## SOURCE
Tried to create a sample dataframe and then make use of the lit function in the PySpark.

Seems to work fine, this is using the Databricks notebook

answered Oct 21 '19 at 10:51

DataWrangler

1,804
17
32

lit is getting picked on pyspark terminal on command prompt. But not on pycharm – earl Oct 22 '19 at 05:37
Cool, so thats an existing issue that read in some JIRA tickets, let me see if I can get them for you – DataWrangler Oct 22 '19 at 06:11
Just few links that seem to show the similar issue https://stackoverflow.com/questions/11725519/pycharm-shows-unresolved-references-error-for-valid-code https://stackoverflow.com/questions/33700328/pycharm-5-0-1-doesnt-resolve-builtin-modules-methods/37593582#37593582 https://jira.apache.org/jira/browse/SPARK-23878 – DataWrangler Oct 22 '19 at 06:14
Yes, I have fixed the lit issue on pycharm atleast. But my main issue of replacing column with corresponding issue is still at large – earl Oct 22 '19 at 06:21
just to get some clarity, your scala code that you mentioned using lit now as Lit is available in Pyspark doesnt that solve the issue. Also are you trying to make the string variable "one" to int variable 1 assuming taking the L1 value from the first row...? – DataWrangler Oct 22 '19 at 06:58
No. It does not solve the issue. It replaces the same value for all the rows. – earl Oct 22 '19 at 07:00
One to 1 is just an example. The API will do any transformation and return result. And i have to replace that transformed value with original one, per record of the main dataframe – earl Oct 22 '19 at 07:01
Can you try if this helps you https://pypi.org/project/word2number/ – DataWrangler Oct 22 '19 at 07:13
Done using some changes at the source API itself. Thanks for inputs – earl Oct 22 '19 at 09:49
@earl you can add the changes done to make it work maybe below your query or post an answer so that others who come can make use of it... :) – DataWrangler Oct 22 '19 at 10:00
Actually it was done at the source API itself. No code change was done . – earl Oct 22 '19 at 10:01

mkaran · Answer 2 · 2019-10-21T15:59:22.547

The error is because you are using pyspark functions inside a udf. It would also be very helpful to know the content of your L1, L2.. variables.

However, if I am understanding what you want to do correctly, you don't need a udf. I am assuming L1, L2 etc are constants, right? If not let me know to adjust the code accordingly. Here's an example:

from pyspark import SparkConf
from pyspark.sql import SparkSession, functions as F


conf = SparkConf()
spark_session = SparkSession.builder \
    .config(conf=conf) \
    .appName('test') \
    .getOrCreate()

data = [{'L1': "test", 'L2': "data"}, {'L1': "other test", 'L2': "other data"}]
df = spark_session.createDataFrame(data)
df.show()

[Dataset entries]
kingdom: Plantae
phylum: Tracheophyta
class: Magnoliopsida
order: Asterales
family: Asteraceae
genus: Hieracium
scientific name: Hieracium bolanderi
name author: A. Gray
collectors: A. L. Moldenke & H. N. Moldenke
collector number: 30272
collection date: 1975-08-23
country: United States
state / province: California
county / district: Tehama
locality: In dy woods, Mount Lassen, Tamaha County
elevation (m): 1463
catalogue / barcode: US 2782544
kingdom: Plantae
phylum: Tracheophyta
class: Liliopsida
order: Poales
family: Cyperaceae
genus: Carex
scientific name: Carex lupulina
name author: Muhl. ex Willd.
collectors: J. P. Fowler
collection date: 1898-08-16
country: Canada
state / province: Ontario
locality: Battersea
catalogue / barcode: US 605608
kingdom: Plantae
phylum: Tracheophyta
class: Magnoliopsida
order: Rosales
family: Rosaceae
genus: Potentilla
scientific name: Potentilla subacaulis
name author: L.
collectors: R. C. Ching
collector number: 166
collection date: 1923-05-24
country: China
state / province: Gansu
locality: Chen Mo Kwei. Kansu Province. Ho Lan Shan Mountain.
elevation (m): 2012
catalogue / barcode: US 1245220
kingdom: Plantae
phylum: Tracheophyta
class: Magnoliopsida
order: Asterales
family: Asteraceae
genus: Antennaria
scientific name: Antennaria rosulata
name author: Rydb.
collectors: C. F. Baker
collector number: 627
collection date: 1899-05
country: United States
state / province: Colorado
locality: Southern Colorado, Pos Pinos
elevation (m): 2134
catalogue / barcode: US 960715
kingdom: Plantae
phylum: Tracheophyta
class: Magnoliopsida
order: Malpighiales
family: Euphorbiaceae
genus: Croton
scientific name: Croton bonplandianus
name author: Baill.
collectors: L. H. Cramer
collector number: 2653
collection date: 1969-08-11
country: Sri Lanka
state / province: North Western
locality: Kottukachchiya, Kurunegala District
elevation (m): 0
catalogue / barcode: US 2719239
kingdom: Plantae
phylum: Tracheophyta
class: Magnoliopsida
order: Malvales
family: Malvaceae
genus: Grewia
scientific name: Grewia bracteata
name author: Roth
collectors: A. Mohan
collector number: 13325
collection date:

## TASK INSTRUCTIONS
1. Using the PySpark thread, decide whether each statement agrees with it, answering yes or no and quoting the deciding words: (a) lit worked in the Databricks notebook; (b) lit was picked up in PyCharm but not on the pyspark terminal; (c) the final fix involved a code change.
2. In the PySpark thread, what does mkaran give as the cause of the error?

## WRITTEN RESPONSES
1.
(a) Yes: "Seems to work fine, this is using the Databricks notebook"
(b) No: "lit is getting picked on pyspark terminal on command prompt. But not on pycharm"
(c) No: "No code change was done"

2. The error comes from using PySpark functions inside a udf.